# Page
================

GC JVM runtime metrics proposal #6362

jack-berg · 2022-07-21T22:09:45Z

Garbage collection is one of the important remaining items for the JVM runtime working group. Hoping we can make some progress async, and using this draft PR to collect feedback on a proposal.

The current GC prototype metrics follow the schema:

Name	Unit	Unit UCUM	Instrument Type	Value Type	Attribute Key	Attribute Values
runtime.jvm.gc.time	Milliseconds	`ms`	Counter	Int64	gc	Name of garbage collector
runtime.jvm.gc.count	Collections	`{collections}`	Counter	Int64	gc	Name of garbage collector

This is ok, but we can do better by hooking into garbage collection notifications, which grants access to details of each garbage collection event. I propose collecting a single histogram with measurements representing the durations of individual gc events:

Name	Unit	Unit UCUM	Instrument Type	Value Type	Attribute Key	Attribute Values
process.runtime.jvm.gc.time	Milliseconds	`ms`	Histogram	Int64	gc	Name of garbage collector
					cause	The cause of the collection
					action	The collection action performed

Some of the types of analysis that are possible with the histogram include:

Total time spent on garbage collection
Count of garbage collection events
Min, max, average, percentiles of garbage collection time events
The attributes allow you to characterize gc time by the types of events and their cause. With a little prior knowledge you can analyze all gc spent concurrently vs stop the world.

I've done some testing locally to try to better understand the series that are produced using the attributes described above when different garbage collectors are used. The list isn't exhaustive as my test setup surely didn't exercise all the things that can trigger different types of gc.

G1 Garbage Collector (default for many jvms)
- name: G1 Young Generation, action: end of minor GC, cause: G1 Evacuation Pause
- name: G1 Young Generation, action: end of minor GC, cause: G1 Prevention Collection
- name: G1 Young Generation, action: end of minor GC, cause: Metadata GC Threshold
- name: G1 Old Generation, action: end of major GC, cause: System.gc()
Serial Garbage Collector -Xlog:gc -XX:+UseSerialGC
- name: Copy, action: end of minor GC, cause: Allocation Failure
- name: MarkSweepCompact, action: end of major GC, cause: Metadata GC Threshold
- name: MarkSweepCompact, action: end of major GC, cause: System.gc()

================

Can you extend the JVM garbage collection metrics proposal, starting right after its last line?

================

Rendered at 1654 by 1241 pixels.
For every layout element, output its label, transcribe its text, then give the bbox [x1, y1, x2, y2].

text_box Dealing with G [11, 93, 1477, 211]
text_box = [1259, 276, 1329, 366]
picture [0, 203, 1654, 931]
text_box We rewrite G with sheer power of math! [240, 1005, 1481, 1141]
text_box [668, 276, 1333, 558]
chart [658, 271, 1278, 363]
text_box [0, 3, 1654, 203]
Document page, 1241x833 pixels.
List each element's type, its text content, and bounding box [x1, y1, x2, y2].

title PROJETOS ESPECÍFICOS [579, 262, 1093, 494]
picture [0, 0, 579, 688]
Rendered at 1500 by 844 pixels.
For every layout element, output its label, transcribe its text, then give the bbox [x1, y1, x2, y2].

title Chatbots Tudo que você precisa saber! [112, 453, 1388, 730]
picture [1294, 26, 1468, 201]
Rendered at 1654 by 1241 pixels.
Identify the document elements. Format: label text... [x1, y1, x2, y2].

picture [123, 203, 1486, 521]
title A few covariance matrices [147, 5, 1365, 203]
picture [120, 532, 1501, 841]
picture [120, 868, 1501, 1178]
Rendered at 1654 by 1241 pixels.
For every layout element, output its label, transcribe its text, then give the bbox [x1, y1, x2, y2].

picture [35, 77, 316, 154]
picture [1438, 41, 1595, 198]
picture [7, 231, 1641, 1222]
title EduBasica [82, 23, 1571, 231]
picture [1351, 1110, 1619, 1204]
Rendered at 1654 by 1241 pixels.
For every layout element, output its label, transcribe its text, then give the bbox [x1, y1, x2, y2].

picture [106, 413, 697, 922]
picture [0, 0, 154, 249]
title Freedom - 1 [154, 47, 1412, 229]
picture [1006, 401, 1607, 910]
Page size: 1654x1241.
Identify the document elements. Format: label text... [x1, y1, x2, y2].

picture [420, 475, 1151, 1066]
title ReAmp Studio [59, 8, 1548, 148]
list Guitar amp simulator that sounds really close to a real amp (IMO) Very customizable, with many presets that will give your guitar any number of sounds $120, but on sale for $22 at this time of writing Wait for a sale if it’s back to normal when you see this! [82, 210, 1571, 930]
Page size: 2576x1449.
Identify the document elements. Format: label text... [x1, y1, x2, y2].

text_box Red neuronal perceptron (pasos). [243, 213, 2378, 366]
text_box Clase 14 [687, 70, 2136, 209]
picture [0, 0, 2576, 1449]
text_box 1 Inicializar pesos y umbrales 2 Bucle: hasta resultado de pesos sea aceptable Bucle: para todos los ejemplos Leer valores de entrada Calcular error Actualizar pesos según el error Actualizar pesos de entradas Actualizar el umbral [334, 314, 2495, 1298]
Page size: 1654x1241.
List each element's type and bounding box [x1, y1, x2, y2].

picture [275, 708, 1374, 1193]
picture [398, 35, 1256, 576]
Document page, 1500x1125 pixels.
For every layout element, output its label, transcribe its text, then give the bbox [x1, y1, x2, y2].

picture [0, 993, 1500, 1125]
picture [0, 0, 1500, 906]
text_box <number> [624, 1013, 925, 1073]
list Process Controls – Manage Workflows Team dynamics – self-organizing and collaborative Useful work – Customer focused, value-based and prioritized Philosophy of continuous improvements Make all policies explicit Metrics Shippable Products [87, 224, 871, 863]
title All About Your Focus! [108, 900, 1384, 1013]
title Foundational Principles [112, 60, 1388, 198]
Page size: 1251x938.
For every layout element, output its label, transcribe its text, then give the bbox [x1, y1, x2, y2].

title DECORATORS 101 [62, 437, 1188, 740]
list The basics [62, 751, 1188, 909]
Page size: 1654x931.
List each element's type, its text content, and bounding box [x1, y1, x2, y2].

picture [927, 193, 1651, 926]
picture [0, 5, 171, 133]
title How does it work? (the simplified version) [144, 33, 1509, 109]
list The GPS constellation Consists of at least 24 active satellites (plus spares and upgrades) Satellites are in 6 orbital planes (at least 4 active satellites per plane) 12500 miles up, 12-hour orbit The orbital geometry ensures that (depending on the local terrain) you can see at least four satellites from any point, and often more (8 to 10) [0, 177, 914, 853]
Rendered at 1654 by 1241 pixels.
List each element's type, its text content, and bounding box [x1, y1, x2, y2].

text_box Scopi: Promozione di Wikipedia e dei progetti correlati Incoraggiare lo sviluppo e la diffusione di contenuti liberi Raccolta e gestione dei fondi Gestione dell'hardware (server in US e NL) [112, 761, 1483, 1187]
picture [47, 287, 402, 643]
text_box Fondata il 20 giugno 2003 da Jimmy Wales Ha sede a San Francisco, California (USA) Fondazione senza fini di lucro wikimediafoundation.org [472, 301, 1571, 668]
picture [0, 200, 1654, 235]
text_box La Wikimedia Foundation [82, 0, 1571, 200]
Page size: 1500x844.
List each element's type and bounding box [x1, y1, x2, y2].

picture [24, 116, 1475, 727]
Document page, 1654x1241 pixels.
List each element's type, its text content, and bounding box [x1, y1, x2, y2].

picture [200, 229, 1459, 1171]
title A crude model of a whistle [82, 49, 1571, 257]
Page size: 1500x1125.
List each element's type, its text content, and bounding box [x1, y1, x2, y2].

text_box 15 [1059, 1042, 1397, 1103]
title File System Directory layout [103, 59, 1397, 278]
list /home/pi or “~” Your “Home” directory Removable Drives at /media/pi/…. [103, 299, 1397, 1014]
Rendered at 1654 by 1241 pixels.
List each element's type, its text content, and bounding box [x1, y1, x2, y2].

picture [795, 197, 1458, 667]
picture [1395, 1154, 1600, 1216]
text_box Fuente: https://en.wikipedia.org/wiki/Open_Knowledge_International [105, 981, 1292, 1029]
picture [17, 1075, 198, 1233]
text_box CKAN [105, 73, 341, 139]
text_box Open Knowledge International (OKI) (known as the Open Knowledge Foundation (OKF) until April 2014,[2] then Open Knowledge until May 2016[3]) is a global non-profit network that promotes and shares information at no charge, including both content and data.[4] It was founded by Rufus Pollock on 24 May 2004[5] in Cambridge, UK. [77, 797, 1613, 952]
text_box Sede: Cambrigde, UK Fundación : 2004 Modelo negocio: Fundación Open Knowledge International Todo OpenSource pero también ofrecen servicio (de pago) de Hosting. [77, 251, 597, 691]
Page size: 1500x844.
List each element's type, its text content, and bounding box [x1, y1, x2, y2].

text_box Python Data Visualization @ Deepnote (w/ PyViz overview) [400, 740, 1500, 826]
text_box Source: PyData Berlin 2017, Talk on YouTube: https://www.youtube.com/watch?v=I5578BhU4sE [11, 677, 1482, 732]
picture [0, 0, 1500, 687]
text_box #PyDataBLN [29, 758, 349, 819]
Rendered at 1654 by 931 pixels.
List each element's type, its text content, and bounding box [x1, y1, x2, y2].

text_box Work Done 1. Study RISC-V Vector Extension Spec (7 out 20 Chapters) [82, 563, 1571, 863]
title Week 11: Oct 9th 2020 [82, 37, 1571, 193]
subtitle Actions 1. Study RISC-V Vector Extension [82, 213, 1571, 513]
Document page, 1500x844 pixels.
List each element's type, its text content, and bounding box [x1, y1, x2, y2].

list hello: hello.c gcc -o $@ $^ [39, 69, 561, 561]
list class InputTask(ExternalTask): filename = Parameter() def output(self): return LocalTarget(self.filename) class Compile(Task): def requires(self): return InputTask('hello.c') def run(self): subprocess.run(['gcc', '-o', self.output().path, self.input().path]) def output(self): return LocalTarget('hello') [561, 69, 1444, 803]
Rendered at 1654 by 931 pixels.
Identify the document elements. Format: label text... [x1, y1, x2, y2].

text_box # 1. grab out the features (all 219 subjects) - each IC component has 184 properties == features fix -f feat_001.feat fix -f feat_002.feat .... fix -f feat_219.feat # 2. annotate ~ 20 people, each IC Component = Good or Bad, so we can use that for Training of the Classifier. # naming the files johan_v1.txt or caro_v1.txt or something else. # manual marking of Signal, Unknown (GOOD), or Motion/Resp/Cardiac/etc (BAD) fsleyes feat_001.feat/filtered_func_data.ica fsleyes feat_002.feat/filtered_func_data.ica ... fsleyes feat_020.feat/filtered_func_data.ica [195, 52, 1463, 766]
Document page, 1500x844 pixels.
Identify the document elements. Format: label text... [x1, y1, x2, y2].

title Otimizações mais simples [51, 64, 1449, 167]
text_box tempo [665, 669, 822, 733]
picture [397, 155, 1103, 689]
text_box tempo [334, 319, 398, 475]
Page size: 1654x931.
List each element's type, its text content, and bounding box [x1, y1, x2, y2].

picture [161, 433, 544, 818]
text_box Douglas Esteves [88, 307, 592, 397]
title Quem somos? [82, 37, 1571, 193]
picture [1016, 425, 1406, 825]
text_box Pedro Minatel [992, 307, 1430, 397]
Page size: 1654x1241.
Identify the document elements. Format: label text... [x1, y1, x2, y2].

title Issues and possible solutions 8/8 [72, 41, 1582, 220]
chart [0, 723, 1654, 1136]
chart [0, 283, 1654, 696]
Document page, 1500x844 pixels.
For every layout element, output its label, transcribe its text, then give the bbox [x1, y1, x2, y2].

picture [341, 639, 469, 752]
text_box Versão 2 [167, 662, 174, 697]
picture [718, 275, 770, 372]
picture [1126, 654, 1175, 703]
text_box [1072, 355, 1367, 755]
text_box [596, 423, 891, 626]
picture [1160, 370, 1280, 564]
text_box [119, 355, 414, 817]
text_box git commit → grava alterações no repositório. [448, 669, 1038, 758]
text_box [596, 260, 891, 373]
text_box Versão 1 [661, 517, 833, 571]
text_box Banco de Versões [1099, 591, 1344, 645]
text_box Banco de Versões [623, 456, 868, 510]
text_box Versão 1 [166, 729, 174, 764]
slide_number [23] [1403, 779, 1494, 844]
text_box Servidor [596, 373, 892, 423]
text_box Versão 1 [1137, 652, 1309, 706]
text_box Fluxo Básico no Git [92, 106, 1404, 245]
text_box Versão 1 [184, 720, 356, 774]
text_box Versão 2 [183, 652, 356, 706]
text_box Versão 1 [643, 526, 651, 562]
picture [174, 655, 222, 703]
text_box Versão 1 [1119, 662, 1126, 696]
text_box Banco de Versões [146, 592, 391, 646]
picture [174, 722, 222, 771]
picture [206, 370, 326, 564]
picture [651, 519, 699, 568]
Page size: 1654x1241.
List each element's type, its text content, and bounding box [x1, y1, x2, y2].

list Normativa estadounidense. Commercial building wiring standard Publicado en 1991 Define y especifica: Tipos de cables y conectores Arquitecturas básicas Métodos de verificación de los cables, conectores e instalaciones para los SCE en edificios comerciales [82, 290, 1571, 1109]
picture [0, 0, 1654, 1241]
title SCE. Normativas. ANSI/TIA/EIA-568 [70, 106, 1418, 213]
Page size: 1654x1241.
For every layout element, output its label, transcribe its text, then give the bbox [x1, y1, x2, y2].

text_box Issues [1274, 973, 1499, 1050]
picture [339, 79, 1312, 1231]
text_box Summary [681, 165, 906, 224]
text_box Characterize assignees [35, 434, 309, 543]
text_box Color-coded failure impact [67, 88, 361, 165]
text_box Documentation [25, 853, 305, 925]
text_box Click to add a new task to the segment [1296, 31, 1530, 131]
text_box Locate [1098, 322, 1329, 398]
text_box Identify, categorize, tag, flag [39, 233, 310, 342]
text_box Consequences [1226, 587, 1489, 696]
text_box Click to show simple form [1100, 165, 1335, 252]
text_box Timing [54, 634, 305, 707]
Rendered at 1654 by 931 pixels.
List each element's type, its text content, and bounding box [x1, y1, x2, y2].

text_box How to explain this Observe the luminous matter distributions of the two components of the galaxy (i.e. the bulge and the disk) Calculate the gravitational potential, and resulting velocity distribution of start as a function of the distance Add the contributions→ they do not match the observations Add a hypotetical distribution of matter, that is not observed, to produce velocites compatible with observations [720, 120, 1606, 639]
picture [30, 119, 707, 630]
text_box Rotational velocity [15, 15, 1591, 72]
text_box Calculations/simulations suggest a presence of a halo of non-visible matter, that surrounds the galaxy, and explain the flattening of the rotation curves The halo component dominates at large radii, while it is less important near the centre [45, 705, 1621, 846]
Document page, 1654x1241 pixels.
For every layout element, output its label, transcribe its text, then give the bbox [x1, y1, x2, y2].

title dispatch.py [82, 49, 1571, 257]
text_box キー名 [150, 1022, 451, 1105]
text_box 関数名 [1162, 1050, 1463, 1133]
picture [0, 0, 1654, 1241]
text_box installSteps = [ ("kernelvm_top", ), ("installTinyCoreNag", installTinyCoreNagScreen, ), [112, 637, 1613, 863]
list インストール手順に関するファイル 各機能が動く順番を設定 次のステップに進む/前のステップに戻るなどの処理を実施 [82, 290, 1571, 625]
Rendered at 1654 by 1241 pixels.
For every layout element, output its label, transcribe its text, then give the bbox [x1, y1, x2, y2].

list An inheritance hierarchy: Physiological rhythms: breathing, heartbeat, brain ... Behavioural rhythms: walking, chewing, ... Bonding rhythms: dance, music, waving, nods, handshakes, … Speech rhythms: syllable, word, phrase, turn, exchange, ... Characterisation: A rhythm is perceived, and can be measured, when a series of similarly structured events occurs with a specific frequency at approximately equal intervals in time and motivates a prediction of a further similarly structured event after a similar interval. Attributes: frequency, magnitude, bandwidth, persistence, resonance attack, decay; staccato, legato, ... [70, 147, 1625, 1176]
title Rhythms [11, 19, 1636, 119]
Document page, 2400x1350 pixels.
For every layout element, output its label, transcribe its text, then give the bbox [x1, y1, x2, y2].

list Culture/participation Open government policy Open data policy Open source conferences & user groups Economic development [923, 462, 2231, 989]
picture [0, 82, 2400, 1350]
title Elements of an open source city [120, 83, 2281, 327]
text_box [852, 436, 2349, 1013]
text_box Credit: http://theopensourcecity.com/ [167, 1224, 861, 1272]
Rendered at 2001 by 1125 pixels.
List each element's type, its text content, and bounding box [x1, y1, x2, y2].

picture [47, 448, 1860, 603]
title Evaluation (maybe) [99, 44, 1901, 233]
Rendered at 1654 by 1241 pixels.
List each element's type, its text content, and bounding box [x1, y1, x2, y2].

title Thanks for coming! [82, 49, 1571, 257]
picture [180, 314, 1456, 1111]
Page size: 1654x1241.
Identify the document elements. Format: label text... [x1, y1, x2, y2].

================

# Exercise result
Parallel Garbage Collector -Xlog:gc -XX:+UseParallelGC
- name: PS Scavenge, action: end of minor GC, cause: Allocation Failure
- name: PS Scavenge, action: end of minor GC, cause: Metadata GC Threshold
- name: PS Scavenge, action: end of minor GC, cause: System.gc()
- name: PS MarkSweep, action: end of major GC, cause: Metadata GC Threshold
- name: PS MarkSweep, action: end of major GC, cause: System.gc()
Z Garbage Collector -Xlog:gc -XX:+UseZGC
- name: ZGC Cycles, action: end of GC cycle, cause: Proactive
- name: ZGC Cycles, action: end of GC cycle, cause: Warmup
- name: ZGC Cycles, action: end of GC cycle, cause: System.gc()
- name: ZGC Cycles, action: end of GC cycle, cause: Metadata GC Threshold
- name: ZGC Pauses, action: end of GC pause, cause: Metadata GC Threshold
- name: ZGC Pauses, action: end of GC pause, cause: Proactive
- name: ZGC Pauses, action: end of GC pause, cause: System.gc()
- name: ZGC Pauses, action: end of GC pause, cause: Warmup
Shenandoah -Xlog:gc -XX:+UnlockExperimentalVMOptions -XX:+UseShenandoahGC
- name: Shenandoah Cycles, action: end of GC cycle, cause: Concurrent GC
- name: Shenandoah Cycles, action: end of GC cycle, cause: System.gc()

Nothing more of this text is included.